Un mélange harmonieux entre forêts et agriculture
En jouissant de droits fonciers garantis, Pendi et sa communauté ont pu se permettre d’alterner les cultures, telles que des caféiers, avec d’autres espèces d’arbres.
«Le revenu issu de la culture du café a amélioré nos moyens de subsistance. Il nous a aussi apporté suffisamment de fonds pour investir davantage dans des cultures variées et dans des technologies qui permettent de suivre l’utilisation des terres par application mobile», explique Pendi.
Cependant, quand la pandémie de covid-19 a frappé en 2020, les conséquences se sont fait durement ressentir, affectant à la fois la production et l’accès aux marchés.
C’est dans ce contexte que la FAO et le PNUE ont lancé l’initiative ONU-REDD dans la région pour venir en aide aux agriculteurs. Financée par la Direction du développement et de la coopération (DDC) de la Suisse, l’initiative ONU-REDD est mise en œuvre conjointement par la FAO et le PNUE, en collaboration avec le secrétariat de l’Association des nations de l’Asie du Sud-Est (ASEAN), le Centre des peuples et forêts (RECOFTC) et d’autres partenaires.

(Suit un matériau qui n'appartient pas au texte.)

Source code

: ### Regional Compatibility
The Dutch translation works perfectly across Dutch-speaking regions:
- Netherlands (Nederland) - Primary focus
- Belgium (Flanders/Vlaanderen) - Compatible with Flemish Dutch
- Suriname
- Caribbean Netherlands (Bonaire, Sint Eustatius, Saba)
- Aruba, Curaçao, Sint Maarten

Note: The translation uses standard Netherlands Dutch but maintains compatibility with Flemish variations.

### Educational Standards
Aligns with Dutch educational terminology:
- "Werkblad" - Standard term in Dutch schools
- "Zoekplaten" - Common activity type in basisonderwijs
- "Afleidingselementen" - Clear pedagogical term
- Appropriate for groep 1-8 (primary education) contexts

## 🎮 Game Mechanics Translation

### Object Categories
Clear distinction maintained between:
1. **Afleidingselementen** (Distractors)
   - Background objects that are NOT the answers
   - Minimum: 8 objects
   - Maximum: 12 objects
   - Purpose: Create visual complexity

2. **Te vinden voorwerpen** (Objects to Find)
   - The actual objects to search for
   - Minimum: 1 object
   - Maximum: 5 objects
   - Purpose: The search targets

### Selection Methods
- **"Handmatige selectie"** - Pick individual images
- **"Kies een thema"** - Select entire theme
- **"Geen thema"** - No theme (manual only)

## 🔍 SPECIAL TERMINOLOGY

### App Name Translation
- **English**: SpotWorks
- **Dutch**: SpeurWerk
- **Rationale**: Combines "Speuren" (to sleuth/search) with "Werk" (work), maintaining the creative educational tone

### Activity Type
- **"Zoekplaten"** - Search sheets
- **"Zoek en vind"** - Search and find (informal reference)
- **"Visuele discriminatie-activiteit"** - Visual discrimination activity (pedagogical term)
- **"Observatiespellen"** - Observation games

En s’appuyant sur la sécurisation des droits fonciers opérée grâce au programme de foresterie communautaire du pays, l’équipe ONU-REDD a dispensé à Pendi et sa communauté des formations visant à développer leurs compétences techniques en agroforesterie. Ce soutien a joué un rôle crucial dans la redynamisation de leurs moyens de subsistance après la covid-19.
A ce jour, des titres de propriété correspondant à 5,6 millions d’hectares de forêts d’État ont été délivrés à 1 million de foyers en Indonésie. ©PNUE/Taufany Eriz
Réaliser le potentiel de la foresterie communautaire
En Indonésie et ailleurs, l’équipe ONU-REDD s’efforce «d’accroitre la reconnaissance [de la foresterie communautaire] comme mesure d’atténuation et d’adaptation aux fins de la réduction des émissions de gaz à effet de serre», explique Serena Fortuna, cheffe d’équipe ONU-REDD à la FAO. «Il est aussi important de contribuer à briser le lien entre agriculture et déforestation», ajoute-t-elle.
L’équipe ONU-REDD fournit aux populations locales un meilleur accès au financement et aux marchés, ce qui constitue «un facteur clé dans la réalisation du plein potentiel de la foresterie communautaire en Indonésie», indique Alexis Corblin, conseiller technique principal du PNUE sur le climat et les forêts. «Cette approche permet de promouvoir des résultats favorables sur le plan environnemental tout en créant des possibilités de développer l’entrepreneuriat et les moyens de subsistance.»
L’expérience de Pendi montre que la foresterie communautaire peut constituer une approche prometteuse en ce qui concerne l’amélioration des moyens de subsistance des populations tout en préservant les forêts et la biodiversité. Des terres autrefois dégradées ont été transformées en écosystèmes permettant stockage de carbone, stabilisation des pentes et meilleure qualité de l’eau, de l’air et des sols.
L’équipe chargée de l’initiative ONU-REDD met en œuvre des activités non seulement en Indonésie, mais aussi au Cambodge et en République démocratique populaire lao. En fournissant un soutien adéquat aux populations, les initiatives de foresterie communautaire peuvent permettre de réaliser l’immense potentiel des forêts en matière d’atténuation des effets du changement climatique, tout en offrant un avenir plus équitable pour tous.